─── Extrait choisi
Edition du Mardi 12 Avril 2011
Entretien
Dans cet entretien, Khalfa Mammeri, ancien ambassadeur, ancien député et auteur notamment d’un récent livre sur l’histoire des constitutions en Algérie Histoire, texte et réflexion, apporte un éclairage pertinent sur la polémique actuelle entre les partisans et les adversaires d’une assemblée constituante. Pour sa part, il préconise un comité composé d’éminents juristes algériens pour proposer une nouvelle constitution, s’inspirant en cela des exemples américain et français.
Liberté : La mise en place d’une assemblée constituante est actuellement au cœur du débat politique. C’est quoi au juste une Constituante ?
Khalfa Mammeri : La Constituante a une définition : c’est une assemblée nationale qui a pour rôle principal d’élaborer une constitution, la constitution étant la loi suprême d’un pays. La constitution contient des projets de société qu’un peuple cherche en quelque sorte. Bien sûr, cette assemblée constituante, en ce sens qu’elle a à rédiger une constitution, peut être aussi une assemblée législative, donc susceptible d’élaborer des lois, y compris l’adoption du budget qui règle les dépenses de l’État pendant une année civile. La durée de l’assemblée constituante est variable, mais, dans la plupart des cas, cette durée se situe entre 6, 9 et 12 mois, au maximum, de telle sorte que la société politique d’un pays se donne le fondement de son gouvernement.
Quel est le sort d’une assemblée constituante une fois sa mission d’élaborer une constitution achevée ?
Les choses sont claires : l’assemblée constituante disparaît dès que sa mission est terminée. Car la constitution élaborée établit toutes les règles d’un gouvernement et la gestion de la société. C’est précisément cette nouvelle constitution élaborée qui conduira à une nouvelle élection pour une assemblée nationale législative qui, elle, aura une durée de vie de 4 ou 5 ans, suivant la norme retenue par la Constituante. Il faut souligner que la constitution va régler dans une large mesure un certain nombre de problèmes qui demeurent encore en suspens. Par exemple, l’agrément des partis politiques, car on ne peut pas concevoir une vie politique sans la participation des sensibilités politiques sous forme de partis. D’autres questions extrêmement importantes seront traitées par cette constitution.
──────
─── Informations fournies
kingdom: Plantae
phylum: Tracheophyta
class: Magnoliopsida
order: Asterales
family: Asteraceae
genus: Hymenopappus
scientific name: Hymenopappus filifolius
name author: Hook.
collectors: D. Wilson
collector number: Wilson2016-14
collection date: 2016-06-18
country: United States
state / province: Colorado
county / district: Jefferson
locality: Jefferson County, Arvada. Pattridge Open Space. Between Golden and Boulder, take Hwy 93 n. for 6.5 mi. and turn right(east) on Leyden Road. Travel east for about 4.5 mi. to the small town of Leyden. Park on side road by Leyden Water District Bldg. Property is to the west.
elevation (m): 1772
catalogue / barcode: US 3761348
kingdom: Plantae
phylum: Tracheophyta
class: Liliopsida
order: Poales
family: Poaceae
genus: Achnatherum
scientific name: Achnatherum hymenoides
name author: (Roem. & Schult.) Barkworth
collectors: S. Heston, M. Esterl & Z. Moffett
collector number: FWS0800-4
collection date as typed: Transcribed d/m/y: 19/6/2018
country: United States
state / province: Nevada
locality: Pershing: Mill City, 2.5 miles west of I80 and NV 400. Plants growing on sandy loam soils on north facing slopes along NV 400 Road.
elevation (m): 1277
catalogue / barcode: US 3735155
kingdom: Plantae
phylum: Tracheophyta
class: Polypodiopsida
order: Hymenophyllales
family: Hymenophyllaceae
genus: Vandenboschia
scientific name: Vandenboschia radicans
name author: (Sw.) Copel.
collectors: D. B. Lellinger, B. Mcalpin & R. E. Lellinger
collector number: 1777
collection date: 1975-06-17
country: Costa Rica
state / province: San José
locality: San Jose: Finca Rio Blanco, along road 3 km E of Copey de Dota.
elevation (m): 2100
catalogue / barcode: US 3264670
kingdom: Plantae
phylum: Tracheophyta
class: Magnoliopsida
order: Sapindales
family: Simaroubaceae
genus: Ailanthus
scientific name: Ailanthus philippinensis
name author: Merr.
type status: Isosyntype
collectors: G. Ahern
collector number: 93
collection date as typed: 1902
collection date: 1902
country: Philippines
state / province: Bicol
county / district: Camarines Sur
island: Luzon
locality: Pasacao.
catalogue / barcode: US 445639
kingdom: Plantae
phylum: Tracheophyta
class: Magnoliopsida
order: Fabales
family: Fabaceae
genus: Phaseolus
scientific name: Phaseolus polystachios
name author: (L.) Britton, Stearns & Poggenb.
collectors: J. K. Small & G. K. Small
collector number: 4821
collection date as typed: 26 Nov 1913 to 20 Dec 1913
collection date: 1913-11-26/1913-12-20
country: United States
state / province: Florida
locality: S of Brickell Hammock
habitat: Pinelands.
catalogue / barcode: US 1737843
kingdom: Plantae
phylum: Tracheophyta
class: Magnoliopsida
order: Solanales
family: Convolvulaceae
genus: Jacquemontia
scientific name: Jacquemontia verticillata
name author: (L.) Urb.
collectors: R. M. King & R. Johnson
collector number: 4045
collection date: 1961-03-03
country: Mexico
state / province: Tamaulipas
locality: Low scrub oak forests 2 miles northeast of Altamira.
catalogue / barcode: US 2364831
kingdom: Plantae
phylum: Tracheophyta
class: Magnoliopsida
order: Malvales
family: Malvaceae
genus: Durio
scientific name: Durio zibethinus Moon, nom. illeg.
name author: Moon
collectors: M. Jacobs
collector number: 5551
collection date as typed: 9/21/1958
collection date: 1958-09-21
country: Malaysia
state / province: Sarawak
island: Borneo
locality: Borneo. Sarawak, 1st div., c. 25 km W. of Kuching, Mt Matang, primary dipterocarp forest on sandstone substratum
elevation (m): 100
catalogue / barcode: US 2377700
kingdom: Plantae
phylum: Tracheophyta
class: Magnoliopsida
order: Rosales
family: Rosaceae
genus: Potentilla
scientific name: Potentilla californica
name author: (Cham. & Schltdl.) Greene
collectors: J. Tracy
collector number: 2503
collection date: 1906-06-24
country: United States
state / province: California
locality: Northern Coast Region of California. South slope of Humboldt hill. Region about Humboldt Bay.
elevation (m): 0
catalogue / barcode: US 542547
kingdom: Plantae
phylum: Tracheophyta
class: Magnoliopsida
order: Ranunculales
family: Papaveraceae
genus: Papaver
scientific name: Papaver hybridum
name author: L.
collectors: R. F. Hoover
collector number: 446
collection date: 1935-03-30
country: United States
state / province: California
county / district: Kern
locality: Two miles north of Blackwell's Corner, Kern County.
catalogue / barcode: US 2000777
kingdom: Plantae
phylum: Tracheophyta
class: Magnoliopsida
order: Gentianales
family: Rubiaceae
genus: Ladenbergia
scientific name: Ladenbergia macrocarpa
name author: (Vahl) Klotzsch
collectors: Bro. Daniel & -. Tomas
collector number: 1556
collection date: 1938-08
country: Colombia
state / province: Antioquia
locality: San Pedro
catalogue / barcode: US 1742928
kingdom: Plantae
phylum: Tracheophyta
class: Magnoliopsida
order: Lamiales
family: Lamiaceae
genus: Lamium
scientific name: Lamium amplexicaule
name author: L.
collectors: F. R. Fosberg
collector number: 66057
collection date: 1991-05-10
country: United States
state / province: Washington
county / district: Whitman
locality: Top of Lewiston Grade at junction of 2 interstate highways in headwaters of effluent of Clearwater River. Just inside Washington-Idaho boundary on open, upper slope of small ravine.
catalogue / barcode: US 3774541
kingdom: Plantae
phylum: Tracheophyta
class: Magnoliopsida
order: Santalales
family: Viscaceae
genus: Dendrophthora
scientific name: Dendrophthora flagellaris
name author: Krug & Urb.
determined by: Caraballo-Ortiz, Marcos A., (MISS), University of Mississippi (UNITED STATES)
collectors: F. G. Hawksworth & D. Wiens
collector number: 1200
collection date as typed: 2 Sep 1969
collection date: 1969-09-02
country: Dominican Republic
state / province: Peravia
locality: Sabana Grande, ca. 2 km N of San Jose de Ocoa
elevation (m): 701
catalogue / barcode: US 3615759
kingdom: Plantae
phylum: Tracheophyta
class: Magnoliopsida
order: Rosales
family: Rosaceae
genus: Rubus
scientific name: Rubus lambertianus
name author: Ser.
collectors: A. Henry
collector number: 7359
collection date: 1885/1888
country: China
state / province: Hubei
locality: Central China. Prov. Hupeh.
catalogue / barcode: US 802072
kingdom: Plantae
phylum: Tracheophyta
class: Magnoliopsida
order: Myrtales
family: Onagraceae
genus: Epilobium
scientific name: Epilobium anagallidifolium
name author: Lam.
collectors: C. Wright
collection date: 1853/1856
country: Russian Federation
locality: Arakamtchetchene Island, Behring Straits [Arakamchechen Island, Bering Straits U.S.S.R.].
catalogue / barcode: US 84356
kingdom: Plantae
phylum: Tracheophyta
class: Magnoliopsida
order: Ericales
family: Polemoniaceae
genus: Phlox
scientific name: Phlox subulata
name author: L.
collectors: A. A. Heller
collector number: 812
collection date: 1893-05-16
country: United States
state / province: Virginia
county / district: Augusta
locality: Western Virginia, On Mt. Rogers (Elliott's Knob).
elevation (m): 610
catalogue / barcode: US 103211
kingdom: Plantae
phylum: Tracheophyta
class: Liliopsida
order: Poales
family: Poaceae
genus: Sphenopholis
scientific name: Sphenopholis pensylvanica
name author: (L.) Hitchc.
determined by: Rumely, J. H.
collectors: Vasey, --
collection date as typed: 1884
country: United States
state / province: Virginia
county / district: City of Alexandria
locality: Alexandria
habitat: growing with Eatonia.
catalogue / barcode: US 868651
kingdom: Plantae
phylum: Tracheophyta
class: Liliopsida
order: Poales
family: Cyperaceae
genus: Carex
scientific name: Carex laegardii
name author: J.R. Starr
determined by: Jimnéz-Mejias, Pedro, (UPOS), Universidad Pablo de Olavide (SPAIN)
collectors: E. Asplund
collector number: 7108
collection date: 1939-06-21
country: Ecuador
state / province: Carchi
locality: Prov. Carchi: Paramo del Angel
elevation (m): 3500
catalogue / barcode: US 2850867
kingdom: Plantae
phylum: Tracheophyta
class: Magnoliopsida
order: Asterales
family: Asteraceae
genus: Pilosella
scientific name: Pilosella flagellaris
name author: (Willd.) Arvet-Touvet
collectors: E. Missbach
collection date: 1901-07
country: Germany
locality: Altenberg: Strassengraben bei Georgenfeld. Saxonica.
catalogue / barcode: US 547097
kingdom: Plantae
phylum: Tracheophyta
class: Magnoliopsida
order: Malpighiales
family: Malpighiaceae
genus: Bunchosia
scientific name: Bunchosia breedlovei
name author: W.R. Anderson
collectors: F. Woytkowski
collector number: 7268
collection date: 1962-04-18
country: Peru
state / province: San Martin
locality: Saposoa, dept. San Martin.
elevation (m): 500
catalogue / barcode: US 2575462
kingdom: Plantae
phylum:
──────
**Votre tâche**. Relevez toutes les qualités que la présentation de l'entretien attribue à Khalfa Mammeri. Ces données n'ont aucun lien avec l'entretien.

**Réponse**.
- ancien ambassadeur
- ancien député
- auteur d'un récent livre sur l'histoire des constitutions en Algérie